These step by step directions will help you create your own Loofah Soap that’s moisturizing for skin and perfect to gift to friends and family!
Soapmaking has become a really fun and creative outlet for me over the last year. I recently poured some loofah soap and not only was it quite neat to make, it’s even more fun to use.
Have you ever tried loofah soap?
I have a wonderful friend in New Mexico who has an Apothecary and homestead – she grew loofahs this past summer. Once she harvested them, she sent me some as a trade for other items. It was fun to shake the seeds out of the loofah and prepare them for making soap.
There are countless ways to make loofah soap — there really isn’t a right or wrong way. It’s best to experiment and find a way that works best given your situation. Once you find that sweet spot, hold onto it and keep it forever!
How to Make Loofah Soap
A loofah sponge is a natural product that grows in your backyard garden. Once it’s fully developed, you can peel the loofah gourd and reveal a loofah sponge. It’ll be long and tubular.
When they are dry, they are quite hard.. once they are introduced to water they soften up. Their scrubby texture is wonderful for skin.
For this recipe, loofah sponges are kept whole, while some are cut and placed in a 6 ct round silicone mold. You can use a PVC Pipe, but an empty Pringles can works amazing for round soaps.
Our cold process soap recipe is created, and blended until a light trace – then poured over the loofah sponge and allowed to gel until it’s removed from the mold.
- We took one long loofah sponge and stuffed it in a cylindrical Pringles can (if your loofah is short, then stuff 2 in there).
- The remaining loofah was cut into pieces for the 6 ct round silicone mold. When you cut them, do so with a serrated knife, and ensure you size them higher than the height of the mold (so they stick out of the top slightly)
(Depending on where you purchase your loofahs, you might have to dunk them in water to get them to expand. I did not do this as my loofah sponges came directly from a homestead and were not flat. Once you dunk them in water, dry them as best as possible – the sun is best! – before making soap.)
Cold Process Loofah Soap Recipe:
If this is your first time making cold process soap, please review our tutorial on making cold process soap back here. We made this recipe with cactus paddles (we pick up from our backyard). We let the liquid and lye cool for one hour before combining with the oils.

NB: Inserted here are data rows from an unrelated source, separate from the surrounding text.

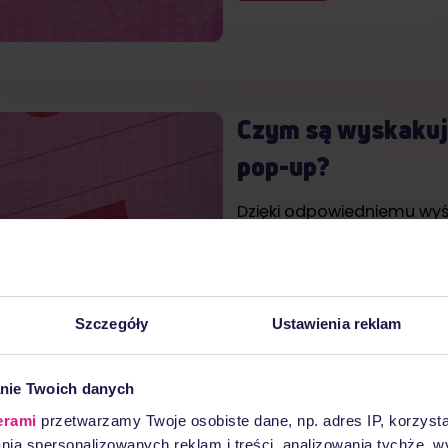
Czym są wyskakuj
pop-up?
Dzięki odpowiedniemu wyśw
dopasowaniu treści - pop
Czytaj więcej
Szczegóły
Ustawienia reklam
nie Twoich danych
SMS marketing bez
erami
przetwarzamy Twoje osobiste dane, np. adres IP, korzystaj
lania spersonalizowanych reklam i treści, analizowania tychże,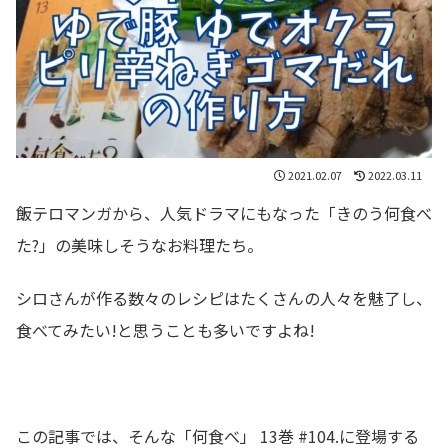
2021.02.07
2022.03.11
飯テロマンガから、人気ドラマにもなった「きのう何食べ
た?」の美味しそうなお料理たち。
シロさんが作る数々のレシピはたくさんの人々を魅了し、
食べてみたい!と思うことも多いですよね!
この記事では、そんな「何食べ」 13巻 #104.に登場する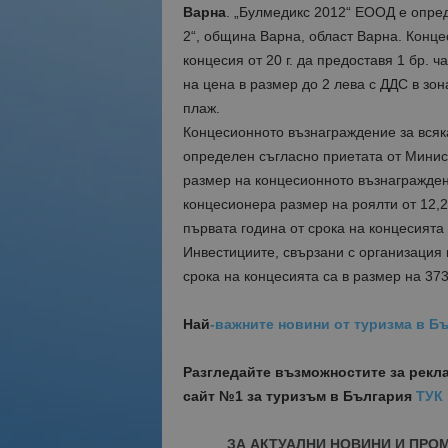
Варна
. „Булмедикс 2012“ ЕООД е опре
2“, община Варна, област Варна. Конце
концесия от 20 г. да предоставя 1 бр. ч
на цена в размер до 2 лева с ДДС в зо
плаж.
Концесионното възнаграждение за всяка
определен съгласно приетата от Мини
размер на концесионното възнагражден
концесионера размер на роялти от 12,2
първата година от срока на концесията 
Инвестициите, свързани с организация 
срока на концесията са в размер на 373
Най
-важните новини от туризма в Бъ
Разгледайте възможностите за рекл
сайт №1 за туризъм в България
ТУК
ЗА АКТУАЛНИ НОВИНИ И ПРО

If you are using milk, I would recommend freezing the liquid into ice cubes in advance.
Liquid and Lye:
- Lye: 4.6 oz
- Liquid: 10.99 oz
Oils and Fats (5% superfat)
- Avocado Oil: 3 oz.
- Coconut Oil: 8.5 oz.
- Castor Oil: 1.8 oz.
- Olive Oil: 10 oz.
- Rice Bran Oil: 2 oz.
- Tallow: 5 oz.
- Unrefined Shea Butter: 3 oz.
#1: Weigh out the liquid you will be using into a heat safe pitcher or bowl. If you are using milk, be sure to weigh the milk and freeze beforehand in ice cube trays.
#2: Prepare all of your ingredients – and have everything set aside to start:
- Empty Pringles can – rinsed out and dried
- 6 ct cavity round silicone mold
- Immersion Blender – you don’t have to spend oodles but you will want something reliable with a metal stick, not plastic.
- Digital Scale to measure your ingredients
#3: Combine the liquid with the lye and set aside until it cools to 105-115 degrees.
#4: Weigh your oils, fats and butters. Add them to your lye + liquid. Give it a buzz with the immersion blender in 15-20 second increments until the mixture comes to a light trace.
#5: Slowly pour the batter into your Pringles can, taking care to tap the can on a hard surface to allow the batter to settle. It’ll take some time for the batter to truly soak through the loofah.
#6: The batter that is remaining should be enough to fill up 3 of the round cavities in the silicone mold that lays flat. Pour a little bit of batter in each of 3 cavities, then gently push the loofah in each cavity. Top off with more batter – make sure you allow the loofah to stick out a little bit from the top of the batter.
Allow it to Gel and Then Cut into Bars
Let your soap sit for 24-36 hours to gel. After 24 hours, take a serrated knife and gently cut the top of the Pringles can enough to peel it away from the cylinder of soap.
Then allow that cylinder of soap to sit for an additional 24 hours before slicing (with a serrated knife) into rounds. Remove the soaps from the cavity mold as well, they should just pop out.
Let the soap cure for 4-5 weeks until ready to use.